*GIVEN TEXT*.
------------------------------------


  4. Henry,
    I’m sitting in the Dallas airport—- with glasses askew on my face— since broken when they flew off during opening Summit dancing. And whoa. I believe in embracing everything. I can feel your desire- and sense a raw teetery spent exhausted place, too. Just want to embrace you in your layered, textured, real time journey. Quickening— as I understand it, for a pregnant woman, is feeling the stirrings of life within. It’s profound and wild and subtle and miraculous. As is each succulent moment— which we sometimes forget. In your post, I remember. Holding your family in Love.

  5. Dearest Henry – I am so sorry to hear of Helen’s condition. Please know that we are holding Helen and all your family in our hearts right now. Justin & I are sending all possible healing and positive energy for Helen’s full recovery. We are uniting with others to light candles and send prayers. The Summit brought forth a great wave of compassion, love, community and the call to bring these to action: I know they are carrying you forward.

------------------------------------

*YOUR GOAL*.
Please answer these questions about the messages to Henry:
1. In which airport is the writer of the first message sitting?
2. How did that writer's glasses get broken?
3. In the second message, whose condition is the writer sorry to hear of?

*RECORDED INFORMATION*.

------------------------------------

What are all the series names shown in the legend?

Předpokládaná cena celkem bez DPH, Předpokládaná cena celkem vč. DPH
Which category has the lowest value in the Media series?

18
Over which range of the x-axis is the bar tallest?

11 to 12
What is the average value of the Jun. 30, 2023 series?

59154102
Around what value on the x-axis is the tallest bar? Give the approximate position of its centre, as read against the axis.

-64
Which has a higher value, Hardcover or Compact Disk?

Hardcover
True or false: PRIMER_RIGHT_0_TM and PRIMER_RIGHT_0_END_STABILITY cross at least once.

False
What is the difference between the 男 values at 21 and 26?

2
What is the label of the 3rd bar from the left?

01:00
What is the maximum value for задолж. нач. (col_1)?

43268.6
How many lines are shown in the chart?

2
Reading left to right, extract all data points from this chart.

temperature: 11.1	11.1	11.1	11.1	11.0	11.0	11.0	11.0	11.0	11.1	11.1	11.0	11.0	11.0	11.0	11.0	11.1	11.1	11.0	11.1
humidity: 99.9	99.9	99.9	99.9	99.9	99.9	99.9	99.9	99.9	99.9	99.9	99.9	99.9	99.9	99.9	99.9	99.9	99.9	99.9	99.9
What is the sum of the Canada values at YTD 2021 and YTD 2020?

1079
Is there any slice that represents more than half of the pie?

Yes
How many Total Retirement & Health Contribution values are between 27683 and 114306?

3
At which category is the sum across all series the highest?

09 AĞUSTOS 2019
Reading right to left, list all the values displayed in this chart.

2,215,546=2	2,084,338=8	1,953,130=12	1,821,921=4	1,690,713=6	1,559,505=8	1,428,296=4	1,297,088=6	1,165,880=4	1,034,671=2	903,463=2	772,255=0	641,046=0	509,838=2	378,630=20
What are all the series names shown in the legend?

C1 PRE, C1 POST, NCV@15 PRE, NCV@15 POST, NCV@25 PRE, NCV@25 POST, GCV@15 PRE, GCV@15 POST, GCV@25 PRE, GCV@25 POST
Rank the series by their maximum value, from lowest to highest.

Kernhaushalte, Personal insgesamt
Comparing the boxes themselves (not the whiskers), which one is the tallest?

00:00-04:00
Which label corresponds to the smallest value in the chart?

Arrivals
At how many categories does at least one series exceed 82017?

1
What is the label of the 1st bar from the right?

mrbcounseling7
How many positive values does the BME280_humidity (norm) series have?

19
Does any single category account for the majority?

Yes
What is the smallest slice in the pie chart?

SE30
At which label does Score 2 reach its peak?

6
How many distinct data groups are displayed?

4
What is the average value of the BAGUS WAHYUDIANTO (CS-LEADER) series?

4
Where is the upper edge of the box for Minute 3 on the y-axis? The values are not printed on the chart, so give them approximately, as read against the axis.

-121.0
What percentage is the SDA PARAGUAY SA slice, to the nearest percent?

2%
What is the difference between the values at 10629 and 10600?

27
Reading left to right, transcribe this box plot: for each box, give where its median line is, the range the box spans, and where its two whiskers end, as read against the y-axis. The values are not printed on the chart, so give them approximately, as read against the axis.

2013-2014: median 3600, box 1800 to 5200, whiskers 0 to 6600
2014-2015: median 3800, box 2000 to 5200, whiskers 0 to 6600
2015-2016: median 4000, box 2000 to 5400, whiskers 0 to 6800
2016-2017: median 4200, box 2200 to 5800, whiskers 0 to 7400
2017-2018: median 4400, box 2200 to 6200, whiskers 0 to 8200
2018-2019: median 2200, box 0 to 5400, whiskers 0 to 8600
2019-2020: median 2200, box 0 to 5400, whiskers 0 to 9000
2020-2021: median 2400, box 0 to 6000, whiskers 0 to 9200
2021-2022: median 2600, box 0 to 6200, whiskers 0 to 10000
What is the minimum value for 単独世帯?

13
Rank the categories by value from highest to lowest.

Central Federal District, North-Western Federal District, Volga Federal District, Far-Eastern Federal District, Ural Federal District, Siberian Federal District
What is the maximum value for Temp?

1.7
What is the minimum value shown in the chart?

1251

------------------------------------

*RESPONSE*.
1. The Dallas airport.
2. They flew off during the opening Summit dancing.
3. Helen's.